The MIT Council for the Environment has invited juniors and sophomores to apply for the new MIT Environmental Scholar Program. About 15 scholars will be appointed for two consecutive terms beginning January 1. The deadline for applications is November 30.
"This new program is designed for individuals who have demonstrated academic excellence, leadership skills, and an interest in environmental and sustainability issues," Professor Rafael L. Bras wrote in a letter soliciting applications. Environmental Scholars may come from any major.

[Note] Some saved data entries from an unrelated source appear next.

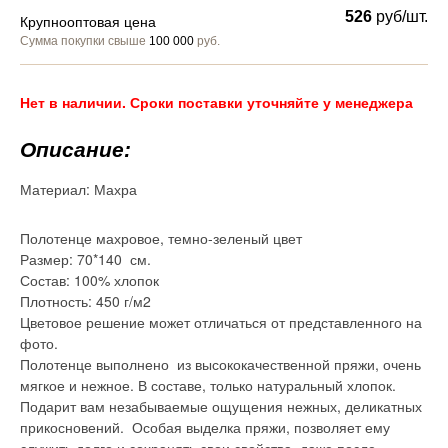
526
руб/шт.
Крупнооптовая цена
Сумма покупки свыше
100 000
руб.
Нет в наличии. Сроки поставки уточняйте у менеджера
Описание:
Материал:
Махра
Полотенце махровое, темно-зеленый цвет
Размер: 70*140 см.
Состав: 100% хлопок
Плотность: 450 г/м2
Цветовое решение может отличаться от представленного на
фото.
Полотенце выполнено из высококачественной пряжи, очень
мягкое и нежное. В составе, только натуральный хлопок.
Подарит вам незабываемые ощущения нежных, деликатных
прикосновений. Особая выделка пряжи, позволяет ему
служить долго и сохранять свои свойства, даже после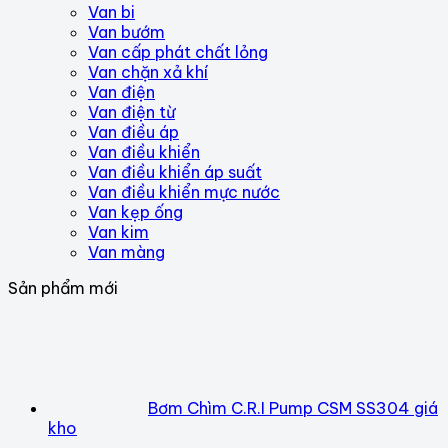
Van bi
Van bướm
Van cấp phát chất lỏng
Van chặn xả khí
Van điện
Van điện từ
Van điều áp
Van điều khiển
Van điều khiển áp suất
Van điều khiển mực nước
Van kẹp ống
Van kim
Van màng
Sản phẩm mới
Bơm Chìm C.R.I Pump CSM SS304 giá
kho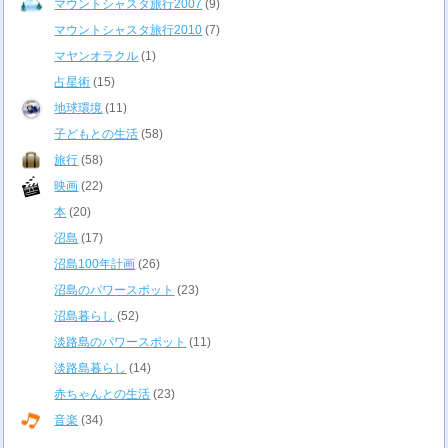
マウントシャスタ旅行2007
(9)
マウントシャスタ旅行2010
(7)
マヤンオラクル
(1)
占星術
(15)
地球環境
(11)
子どもとの生活
(58)
旅行
(58)
映画
(22)
本
(20)
沼島
(17)
沼島100年計画
(26)
沼島のパワースポット
(23)
沼島暮らし
(52)
淡路島のパワースポット
(11)
淡路島暮らし
(14)
赤ちゃんとの生活
(23)
音楽
(34)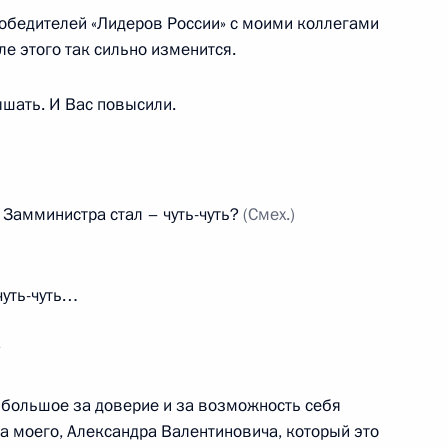
1
победителей «Лидеров России» с моими коллегами
сле этого так сильно изменится.
ышать. И Вас повысили.
 принцем Абу-Даби
. Замминистра стал – чуть-чуть?
(Смех.)
 чуть-чуть…
ом Туркменистана Гурбангулы
?
 большое за доверие и за возможность себя
ка моего, Александра Валентиновича, который это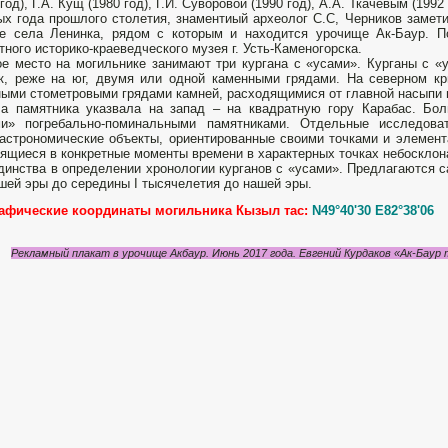
 год), Г.А. Кущ (1980 год), Г.И. Суворовой (1990 год), А.А. Ткачевым (1992 
ых года прошлого столетия, знаментиый археолог С.С, Черников замети
не села Ленинка, рядом с которым и находится урочище Ак-Баур. 
тного историко-краеведческого музея г. Усть-Каменогорска.
е место на могильнике занимают три кургана с «усами». Курганы с «
к, реже на юг, двумя или одной каменными грядами. На северном кр
ыми стометровыми грядами камней, расходящимися от главной насыпи н
а памятника указвала на запад – на квадратную гору Карабас. Бол
ми» погребально-поминальными памятниками. Отдельные исследова
астрономические объекты, ориентированные своими точками и элемент
ящиеся в конкретные моменты времени в характерных точках небосклон
динства в определении хронологии курганов с «усами». Предлагаются с
шей эры до середины I тысячелетия до нашей эры.
рафические координаты могильника Кызыл тас:
N49°40'30 E82°38'06
Рекламный плакат в урочище Акбаур. Июнь 2017 года. Евгений Курдаков «Ак-Баур 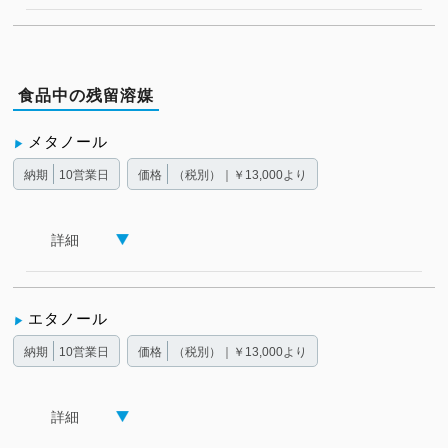
食品中の残留溶媒
メタノール
納期
10営業日
価格
（税別）｜￥13,000より
詳細
エタノール
納期
10営業日
価格
（税別）｜￥13,000より
詳細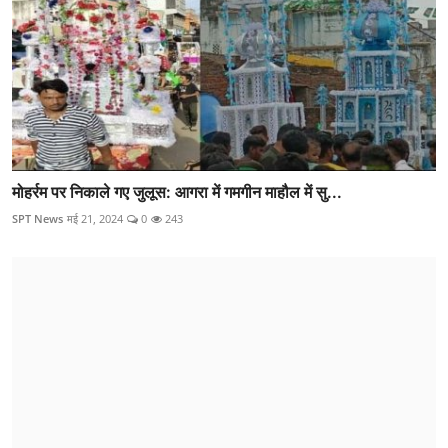
मोहर्रम पर निकाले गए जुलूस: आगरा में गमगीन माहौल में सु...
SPT News
मई 21, 2024
0
243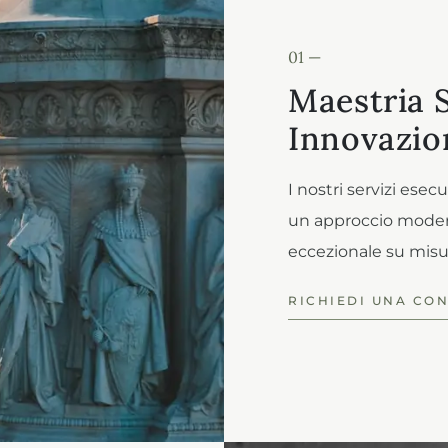
01 —
Maestria 
Innovazio
I nostri servizi es
un approccio modern
eccezionale su misura
RICHIEDI UNA CO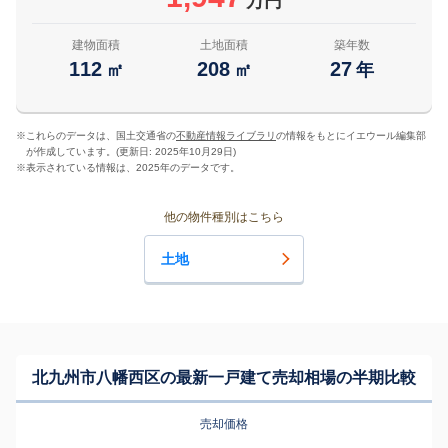
万円
建物面積
土地面積
築年数
112
208
27
㎡
㎡
年
※
これらのデータは、国土交通省の
不動産情報ライブラリ
の情報をもとにイエウール編集部
が作成しています。(更新日: 2025年10月29日)
※
表示されている情報は、2025年のデータです。
他の物件種別はこちら
土地
北九州市八幡西区の最新一戸建て売却相場の半期比較
売却価格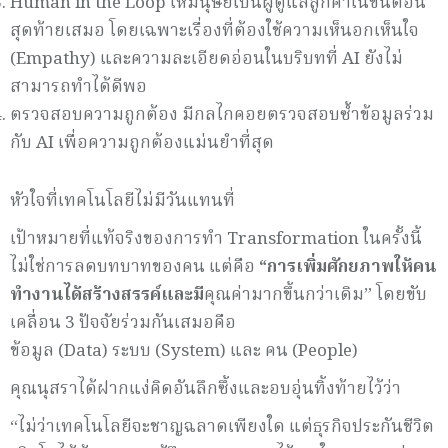
Human in the Loop ให้มนุษย์เป็นผู้ดูแลลูกค้าในขั้นตอน
สุดท้ายเสมอ โดยเฉพาะเรื่องที่ต้องใช้ความเห็นอกเห็นใจ
(Empathy) และความละเอียดอ่อนในบริบทที่ AI ยังไม่
สามารถทำได้ดีพอ
ตรวจสอบความถูกต้อง มีกลไกคอยตรวจสอบซ้ำข้อมูลร่วม
กับ AI เพื่อความถูกต้องแม่นยำที่สุด
หัวใจที่เทคโนโลยีไม่มีวันแทนที่
เป้าหมายที่แท้จริงของการทำ Transformation ในครั้งนี้
ไม่ใช่การลดบทบาทของคน แต่คือ
“การเพิ่มศักยภาพให้คน
ทำงานได้สร้างสรรค์และมี
คุณค่ามากขึ้นกว่าเดิม” โดยขับ
เคลื่อน 3 ปัจจัยร่วมกันเสมอคือ
ข้อมูล (Data) ระบบ (System) และ คน (People)
คุณนุสราได้ฝากแง่คิดอันลึกซึ้งและอบอุ่นทิ้งท้ายไว้ว่า
“ไม่ว่าเทคโนโลยีจะชาญฉลาดเพียงใด แต่ธุรกิจประกันชีวิต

"Come and join us, learn more about environmental and sustainability opportunities and issues facing the world!" Professor Bras wrote.
The Environmental Scholars will join the 1997 and 1998 Martin Fellows for Sustainability, a selected community of graduate students who have excelled in their studies and interest in issues of the environment and sustainable development. Activities include periodic (every six weeks or so) dinners with invited guests for open exchanges and discussion, informal lunches and participation in some of the activities of the Alliance for Global Sustainability, a partnership between the University of Tokyo, ETH (Zurich) and MIT.
UROP opportunities will be available with one or more of the Martin Fellows and their advisors. The Scholars may receive pay or credit for these UROPs.
To apply, a student should submit a one-page statement explaining why he or she wants to become an Environmental Scholar; courses taken, with grades received; and at least one recommendation from a faculty member. Address them to Professor Bras, Environmental Scholars Program, Department of Civil and Environmental Engineering, Rm 1-290.
The Council for the Environment will make the selection of scholars. Successful candidates will be notified by December 15.
A version of this article appeared in MIT Tech Talk on November 18, 1998.